_抜粋本文_:
>>>

下記はクラスファクトリを利用したオブジェクト生成のシーケンスの一般的な概略である。
IClassFactory* pIClassFactory = NULL; CoGetClassObject ( CLSID_SomeObject, CLSCTX_ALL, NULL, IID_IClassFactory, (LPVOID*)&pIClassFactory );
上記のコードはCLSID_SomeObjectというクラスIDによって識別されたCOMオブジェクトのクラスファクトリが必要であることを示している。このクラスファクトリオブジェクトはIClassFactoryインタフェースで返される。
ISomeObject* pISomeObject = NULL; if (pIClassFactory) { pIClassFactory->CreateInstance ( NULL, IID_ISomeObject, (LPVOID*)&pISomeObject ); pIClassFactory->Release(); pIClassFactory = NULL; }
上記のコードは、クラスファクトリオブジェクトのCreateInstance()メソッドを使用して、IID_ISomeObjectというGUIDで識別されるインタフェースを公開しているオブジェクトを生成することを示している。このオブジェクトのISomeObjectインタフェースへのポインタが返される。クラスファクトリオブジェクトはそれ自身がCOMオブジェクトであることから、もう必要なければリリースする必要があるということにも注意してほしい(要するにこれのRelease()メソッドを呼び出さなければならない)。
上記はオブジェクトをインスタンス化するクラスファクトリの非常に基本的な使用例である。上位レベルのコンストラクタも利用可能であり、その一部はWindows APIを直接利用しないものもある。
例えば、アプリケーションはオブジェクトのクラスファクトリを取得せずにCOMオブジェクトを直接生成するためにCoCreateInstance() APIを利用できる。しかしながら、CoCreateInstance() APIはオブジェクトのクラスファクトリを取得するためにCoGetClassObject() APIを内部で呼び出しており、そしてCOMオブジェクトを生成するためにクラスファクトリのCreateInstance()メソッドを使用している。
CreateObject()というオブジェクトをインスタンス化するためのグローバル関数の他に、C++ではnewを利用できる。C++のコンストラクタはIClassFactory::CreateInstance()メソッドを呼び出して(CoGetClassObject() APIで)目的のオブジェクトのクラスファクトリオブジェクトを取得することを隠蔽する。

<<<

_作業内容_:
上のクラスファクトリによるオブジェクト生成の抜粋を、最後の文の後から書き継いでください。

_確認用データ_:
>>>

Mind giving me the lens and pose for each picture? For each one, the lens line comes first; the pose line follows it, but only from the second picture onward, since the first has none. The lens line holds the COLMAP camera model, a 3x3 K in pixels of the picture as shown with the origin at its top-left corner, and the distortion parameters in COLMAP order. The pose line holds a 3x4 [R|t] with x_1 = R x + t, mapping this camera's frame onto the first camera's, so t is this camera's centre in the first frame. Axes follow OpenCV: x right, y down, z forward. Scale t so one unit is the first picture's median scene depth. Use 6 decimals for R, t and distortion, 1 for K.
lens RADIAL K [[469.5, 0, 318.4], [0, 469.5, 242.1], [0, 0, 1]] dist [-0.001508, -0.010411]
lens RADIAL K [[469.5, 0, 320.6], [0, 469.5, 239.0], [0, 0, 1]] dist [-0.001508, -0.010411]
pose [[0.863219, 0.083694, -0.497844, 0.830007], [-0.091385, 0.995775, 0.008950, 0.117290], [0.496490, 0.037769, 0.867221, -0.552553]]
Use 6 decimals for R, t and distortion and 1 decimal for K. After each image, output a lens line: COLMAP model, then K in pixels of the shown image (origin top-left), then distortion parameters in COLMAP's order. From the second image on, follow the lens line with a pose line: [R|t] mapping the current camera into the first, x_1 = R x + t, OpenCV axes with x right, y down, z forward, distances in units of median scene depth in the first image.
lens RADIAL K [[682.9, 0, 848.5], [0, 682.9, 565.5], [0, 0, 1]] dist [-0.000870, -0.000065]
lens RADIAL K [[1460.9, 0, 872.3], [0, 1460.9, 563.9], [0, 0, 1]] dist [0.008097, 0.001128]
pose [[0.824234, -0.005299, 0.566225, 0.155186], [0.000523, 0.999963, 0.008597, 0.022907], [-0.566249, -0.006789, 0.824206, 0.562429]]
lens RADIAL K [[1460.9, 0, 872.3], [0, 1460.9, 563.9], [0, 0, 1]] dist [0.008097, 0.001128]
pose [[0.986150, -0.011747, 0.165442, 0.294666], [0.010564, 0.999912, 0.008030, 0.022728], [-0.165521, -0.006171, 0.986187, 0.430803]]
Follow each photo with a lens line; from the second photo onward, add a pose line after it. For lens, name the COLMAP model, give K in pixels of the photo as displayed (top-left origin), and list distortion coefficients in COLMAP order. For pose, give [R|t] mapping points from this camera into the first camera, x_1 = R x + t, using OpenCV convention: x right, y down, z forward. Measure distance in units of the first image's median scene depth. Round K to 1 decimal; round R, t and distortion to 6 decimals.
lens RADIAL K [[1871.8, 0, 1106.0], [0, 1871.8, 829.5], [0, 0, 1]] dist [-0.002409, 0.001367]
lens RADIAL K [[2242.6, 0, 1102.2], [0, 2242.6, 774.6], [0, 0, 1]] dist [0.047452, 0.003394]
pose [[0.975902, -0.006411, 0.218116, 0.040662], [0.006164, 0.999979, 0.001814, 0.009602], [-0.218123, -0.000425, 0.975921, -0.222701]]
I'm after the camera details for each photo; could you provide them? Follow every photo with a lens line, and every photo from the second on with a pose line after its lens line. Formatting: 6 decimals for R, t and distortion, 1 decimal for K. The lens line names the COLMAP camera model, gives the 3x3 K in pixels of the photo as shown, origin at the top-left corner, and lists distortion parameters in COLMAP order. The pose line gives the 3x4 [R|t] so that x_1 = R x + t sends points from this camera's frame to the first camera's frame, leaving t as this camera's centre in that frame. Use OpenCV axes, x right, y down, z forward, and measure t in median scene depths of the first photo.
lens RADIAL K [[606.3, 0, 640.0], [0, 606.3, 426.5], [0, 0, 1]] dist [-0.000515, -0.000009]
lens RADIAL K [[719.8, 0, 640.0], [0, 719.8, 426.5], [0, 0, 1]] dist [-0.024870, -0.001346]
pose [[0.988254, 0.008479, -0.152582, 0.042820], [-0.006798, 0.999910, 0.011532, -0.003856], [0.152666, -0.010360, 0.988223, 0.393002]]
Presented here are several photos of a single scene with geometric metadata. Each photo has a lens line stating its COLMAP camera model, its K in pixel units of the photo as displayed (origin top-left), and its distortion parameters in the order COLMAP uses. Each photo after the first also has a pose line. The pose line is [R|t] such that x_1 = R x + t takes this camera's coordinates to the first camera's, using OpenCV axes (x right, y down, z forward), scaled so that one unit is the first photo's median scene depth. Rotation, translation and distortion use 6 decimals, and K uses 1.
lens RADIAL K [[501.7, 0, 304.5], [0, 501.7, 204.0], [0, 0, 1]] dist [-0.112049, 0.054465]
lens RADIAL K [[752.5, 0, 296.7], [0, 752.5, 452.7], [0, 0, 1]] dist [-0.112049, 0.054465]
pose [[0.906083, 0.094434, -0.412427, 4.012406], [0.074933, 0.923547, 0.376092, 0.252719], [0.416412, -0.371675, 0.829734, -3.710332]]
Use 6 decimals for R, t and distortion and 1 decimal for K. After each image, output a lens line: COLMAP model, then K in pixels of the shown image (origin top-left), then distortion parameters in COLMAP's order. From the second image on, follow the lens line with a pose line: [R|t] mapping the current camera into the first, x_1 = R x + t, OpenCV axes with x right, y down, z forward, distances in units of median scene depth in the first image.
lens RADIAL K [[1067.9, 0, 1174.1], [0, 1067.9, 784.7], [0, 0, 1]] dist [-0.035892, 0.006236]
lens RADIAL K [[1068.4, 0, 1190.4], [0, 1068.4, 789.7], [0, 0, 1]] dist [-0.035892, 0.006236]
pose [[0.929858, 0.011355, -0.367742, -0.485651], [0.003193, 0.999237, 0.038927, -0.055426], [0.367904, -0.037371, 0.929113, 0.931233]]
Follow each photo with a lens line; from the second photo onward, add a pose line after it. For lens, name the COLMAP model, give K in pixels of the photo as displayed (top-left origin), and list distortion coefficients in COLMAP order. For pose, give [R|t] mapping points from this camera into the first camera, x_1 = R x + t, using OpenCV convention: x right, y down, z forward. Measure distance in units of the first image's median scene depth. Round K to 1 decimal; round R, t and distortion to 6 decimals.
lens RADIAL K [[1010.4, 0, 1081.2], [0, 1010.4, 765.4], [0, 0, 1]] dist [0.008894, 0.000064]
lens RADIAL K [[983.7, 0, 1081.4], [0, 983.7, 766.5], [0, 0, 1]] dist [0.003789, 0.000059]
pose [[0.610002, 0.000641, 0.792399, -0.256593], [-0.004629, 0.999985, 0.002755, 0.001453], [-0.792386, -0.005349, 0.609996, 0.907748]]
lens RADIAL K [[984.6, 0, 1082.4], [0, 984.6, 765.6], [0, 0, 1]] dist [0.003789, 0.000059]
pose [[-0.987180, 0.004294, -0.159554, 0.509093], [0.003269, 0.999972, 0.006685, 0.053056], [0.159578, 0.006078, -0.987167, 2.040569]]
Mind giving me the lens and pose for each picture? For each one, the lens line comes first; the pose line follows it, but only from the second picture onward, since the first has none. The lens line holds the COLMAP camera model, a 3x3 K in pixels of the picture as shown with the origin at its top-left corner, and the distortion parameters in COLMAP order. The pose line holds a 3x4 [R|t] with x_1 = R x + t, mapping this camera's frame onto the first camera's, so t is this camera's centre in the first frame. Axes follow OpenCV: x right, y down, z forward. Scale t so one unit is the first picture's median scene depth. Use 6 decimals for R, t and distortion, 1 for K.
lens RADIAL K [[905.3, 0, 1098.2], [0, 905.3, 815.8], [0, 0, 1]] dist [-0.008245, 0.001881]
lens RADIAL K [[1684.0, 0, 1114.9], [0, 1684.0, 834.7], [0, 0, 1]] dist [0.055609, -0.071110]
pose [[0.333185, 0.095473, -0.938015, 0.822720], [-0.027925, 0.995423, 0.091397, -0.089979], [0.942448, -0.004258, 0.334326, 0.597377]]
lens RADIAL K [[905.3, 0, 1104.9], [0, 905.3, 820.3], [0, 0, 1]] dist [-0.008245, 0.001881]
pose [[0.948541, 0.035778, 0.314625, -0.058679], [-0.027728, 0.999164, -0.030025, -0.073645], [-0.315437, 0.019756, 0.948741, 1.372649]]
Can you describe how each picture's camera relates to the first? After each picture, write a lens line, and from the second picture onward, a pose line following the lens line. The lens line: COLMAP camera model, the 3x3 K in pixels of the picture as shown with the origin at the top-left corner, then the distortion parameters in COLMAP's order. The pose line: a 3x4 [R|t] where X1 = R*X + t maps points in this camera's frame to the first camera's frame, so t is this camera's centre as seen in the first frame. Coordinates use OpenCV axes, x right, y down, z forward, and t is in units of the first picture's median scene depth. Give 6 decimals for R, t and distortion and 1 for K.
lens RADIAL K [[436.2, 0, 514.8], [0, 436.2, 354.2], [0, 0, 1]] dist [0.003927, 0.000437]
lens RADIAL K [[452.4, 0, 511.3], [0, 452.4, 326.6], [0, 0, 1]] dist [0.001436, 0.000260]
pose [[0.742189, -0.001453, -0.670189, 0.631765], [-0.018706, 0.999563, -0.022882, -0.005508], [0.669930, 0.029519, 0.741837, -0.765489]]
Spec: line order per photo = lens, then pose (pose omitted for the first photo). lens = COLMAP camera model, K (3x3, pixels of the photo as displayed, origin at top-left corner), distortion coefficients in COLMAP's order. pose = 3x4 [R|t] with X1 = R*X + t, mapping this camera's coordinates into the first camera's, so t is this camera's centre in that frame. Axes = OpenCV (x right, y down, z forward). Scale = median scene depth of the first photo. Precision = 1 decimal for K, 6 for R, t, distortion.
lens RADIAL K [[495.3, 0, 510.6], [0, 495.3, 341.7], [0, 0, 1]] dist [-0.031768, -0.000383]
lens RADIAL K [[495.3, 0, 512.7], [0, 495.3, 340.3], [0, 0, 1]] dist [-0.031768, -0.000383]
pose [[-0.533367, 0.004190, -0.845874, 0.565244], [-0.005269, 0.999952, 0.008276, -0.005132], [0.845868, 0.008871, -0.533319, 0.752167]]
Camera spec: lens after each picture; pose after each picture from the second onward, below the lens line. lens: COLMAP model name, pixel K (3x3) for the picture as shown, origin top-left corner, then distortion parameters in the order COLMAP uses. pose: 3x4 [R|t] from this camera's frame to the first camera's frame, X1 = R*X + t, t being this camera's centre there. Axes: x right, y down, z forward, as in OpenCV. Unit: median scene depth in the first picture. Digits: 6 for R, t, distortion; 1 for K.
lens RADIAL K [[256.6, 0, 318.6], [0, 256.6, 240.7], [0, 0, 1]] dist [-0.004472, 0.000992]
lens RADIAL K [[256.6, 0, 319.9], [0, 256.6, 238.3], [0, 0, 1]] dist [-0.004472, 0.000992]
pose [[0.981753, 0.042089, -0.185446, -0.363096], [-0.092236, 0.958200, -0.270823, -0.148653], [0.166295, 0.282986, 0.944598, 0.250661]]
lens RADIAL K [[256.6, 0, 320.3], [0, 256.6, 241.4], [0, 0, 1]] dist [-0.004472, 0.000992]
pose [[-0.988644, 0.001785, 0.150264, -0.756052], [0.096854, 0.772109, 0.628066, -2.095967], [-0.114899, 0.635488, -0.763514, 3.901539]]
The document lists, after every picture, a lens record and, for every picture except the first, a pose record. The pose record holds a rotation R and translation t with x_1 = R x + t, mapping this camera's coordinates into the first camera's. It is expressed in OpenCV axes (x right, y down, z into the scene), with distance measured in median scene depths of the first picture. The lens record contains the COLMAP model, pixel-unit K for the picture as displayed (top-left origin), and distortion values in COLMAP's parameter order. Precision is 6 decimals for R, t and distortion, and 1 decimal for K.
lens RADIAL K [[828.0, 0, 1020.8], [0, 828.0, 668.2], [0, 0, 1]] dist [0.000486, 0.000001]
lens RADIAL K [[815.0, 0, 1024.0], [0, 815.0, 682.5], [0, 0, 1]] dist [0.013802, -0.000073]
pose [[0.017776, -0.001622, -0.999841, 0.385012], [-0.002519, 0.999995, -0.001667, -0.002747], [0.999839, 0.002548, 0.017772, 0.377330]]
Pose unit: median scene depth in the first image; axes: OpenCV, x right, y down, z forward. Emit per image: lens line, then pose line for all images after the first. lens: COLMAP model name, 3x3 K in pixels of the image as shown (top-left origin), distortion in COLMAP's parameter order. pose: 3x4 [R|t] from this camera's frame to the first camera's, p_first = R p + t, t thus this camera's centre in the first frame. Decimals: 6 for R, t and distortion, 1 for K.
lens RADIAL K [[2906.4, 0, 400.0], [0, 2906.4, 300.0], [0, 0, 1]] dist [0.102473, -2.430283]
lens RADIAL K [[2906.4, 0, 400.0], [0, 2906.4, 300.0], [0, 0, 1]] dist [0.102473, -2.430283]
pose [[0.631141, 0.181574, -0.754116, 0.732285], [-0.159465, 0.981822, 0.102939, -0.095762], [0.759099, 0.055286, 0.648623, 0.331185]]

<<<

_出力結果_:
PowerBuilderのPowerScriptのように上位レベルのオブジェクトを生成するコンストラクタを提供する言語もある。しかしながらCoGetClassObject()とIClassFactoryインタフェースを使った非常に基本的なオブジェクト生成手法もまだ利用できる。
COMの初期の時代、オブジェクトがどのような機能を提供するのかということをクライアントから確認するためには、インスタンスを実際に生成して(IUnknownインタフェースの)QueryInterfaceメソッドを呼び出してみるしかなかった。
この検証方法は、特定の業務のために適切なコンポーネントを選択したり、オブジェクトが提供するメソッドの使用方法を開発者が理解できるようにしたりといったところで、多くのアプリケーションにとって不便であるということになった。
結果的にコンポーネントを完全に確認できるCOMタイプライブラリが導入された。タイプライブラリは、コンポーネントのCLSID、コンポーネント実装のインタフェースのIID、これらのインタフェースの各メソッドの解説といった情報を含んでいる。タイプライブラリは一般にVisual BasicやVisual StudioのようなRAD環境でクライアントアプリケーションの開発者を支援するために利用されている。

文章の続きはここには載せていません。